La pandemia del coronavirus resultó ser nociva no sólo desde la biología, sino también desde las relaciones internacionales. Las circunstancias que rodearon su aparición y su diseminación, configuran un escenario que involucra la seguridad nacional de Occidente y una demolición económica de esa parte del planeta. Y todo de la mano de la potencia mundial que todos los análisis prospectivos predecían que sería la llamada a convertirse en la potencia hegemónica del Orbe en el siglo XX.

China y EEUU venían antes de la pandemia, enfrascados en una lucha comercial a nivel global. Y en 2019, en particular, EEUU había gatillado varios procesos de freno y rechazo a la creciente y expansionista presencia de China. Además, la plaga del coronavirus apareció en una ciudad como Wuhan, que con once millones de habitantes es el centro chino especializado en manejo de instrumentos biológicos de uso militar y no militar.

Sorpresivamente, el virus logró escapar y contaminó al mundo, mientras que en la propia ciudad epicentro, el virus se controló en pocas semanas y sin expandirse al resto del país, único caso en que esto ocurrió. O mejor dicho, que no ocurrió, pues en todos los demás países, el coronavirus se extendió como reguero de pólvora ni bien tocaba suelo en algún territorio. China, sin embargo, continuó casi inmutable.

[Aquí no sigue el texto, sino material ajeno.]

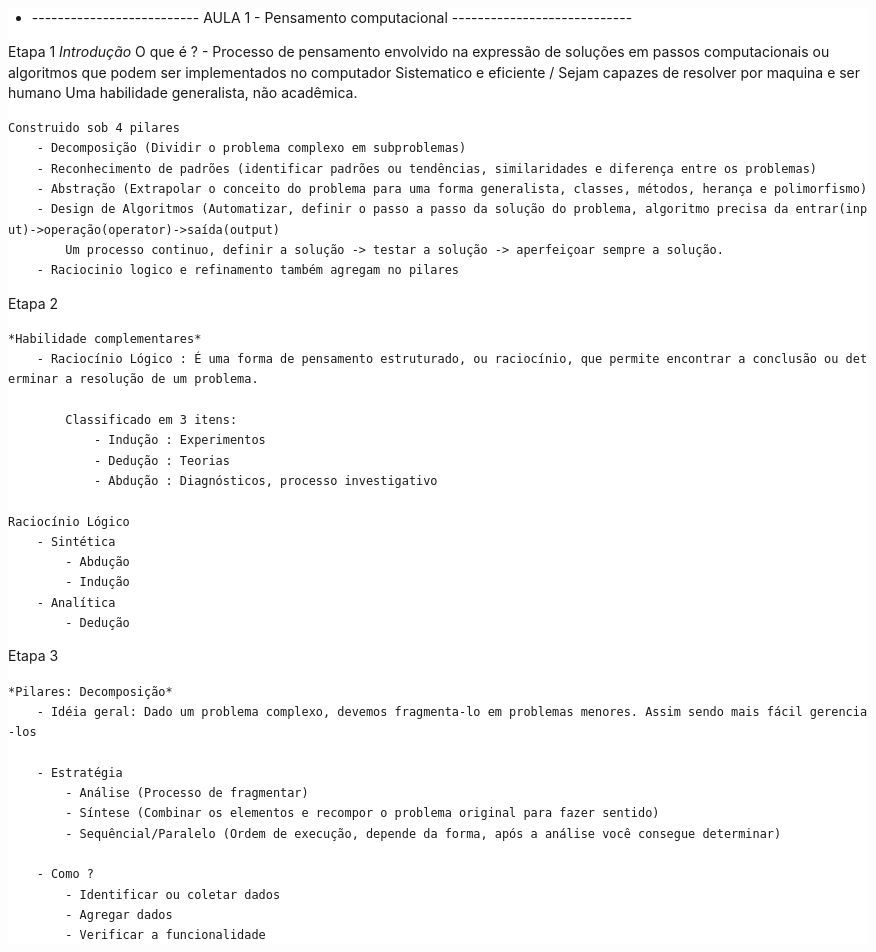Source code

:- -------------------------- AULA 1 - Pensamento computacional ----------------------------

Etapa 1 *Introdução* O que é ? - Processo de pensamento envolvido na expressão de soluções em passos computacionais ou algoritmos que podem ser implementados no computador Sistematico e eficiente / Sejam capazes de resolver por maquina e ser humano Uma habilidade generalista, não acadêmica.

```
Construido sob 4 pilares
	- Decomposição (Dividir o problema complexo em subproblemas)
	- Reconhecimento de padrões (identificar padrões ou tendências, similaridades e diferença entre os problemas)
	- Abstração (Extrapolar o conceito do problema para uma forma generalista, classes, métodos, herança e polimorfismo)
	- Design de Algoritmos (Automatizar, definir o passo a passo da solução do problema, algoritmo precisa da entrar(input)->operação(operator)->saída(output)
		Um processo continuo, definir a solução -> testar a solução -> aperfeiçoar sempre a solução.
	- Raciocinio logico e refinamento também agregam no pilares
```

Etapa 2

```
*Habilidade complementares*
	- Raciocínio Lógico : É uma forma de pensamento estruturado, ou raciocínio, que permite encontrar a conclusão ou determinar a resolução de um problema.

		Classificado em 3 itens:
			- Indução : Experimentos
			- Dedução : Teorias
			- Abdução : Diagnósticos, processo investigativo

Raciocínio Lógico
	- Sintética
		- Abdução
		- Indução
	- Analítica
		- Dedução
```

Etapa 3

```
*Pilares: Decomposição*
	- Idéia geral: Dado um problema complexo, devemos fragmenta-lo em problemas menores. Assim sendo mais fácil gerencia-los

	- Estratégia
		- Análise (Processo de fragmentar)
		- Síntese (Combinar os elementos e recompor o problema original para fazer sentido)
		- Sequêncial/Paralelo (Ordem de execução, depende da forma, após a análise você consegue determinar)

	- Como ?
		- Identificar ou coletar dados
		- Agregar dados
		- Verificar a funcionalidade
```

Las excusas del gobierno chino por el tratamiento del coronavirus y los hechos posteriores que se develaron este año, dejan lamentablemente solo dos opciones de interpretación: o existió mala intención o hubo negligencia. En un caldo de cultivo de confrontación al más alto nivel de las relaciones internacionales modernas, es imposible para Occidente no enfrentar el momento desde el realismo más estricto. Un realismo que obliga a mirar como referente a los tiempos de una Guerra Fría que se creyó superada por el mundo, acaso de manera demasiado optimista como apresurada.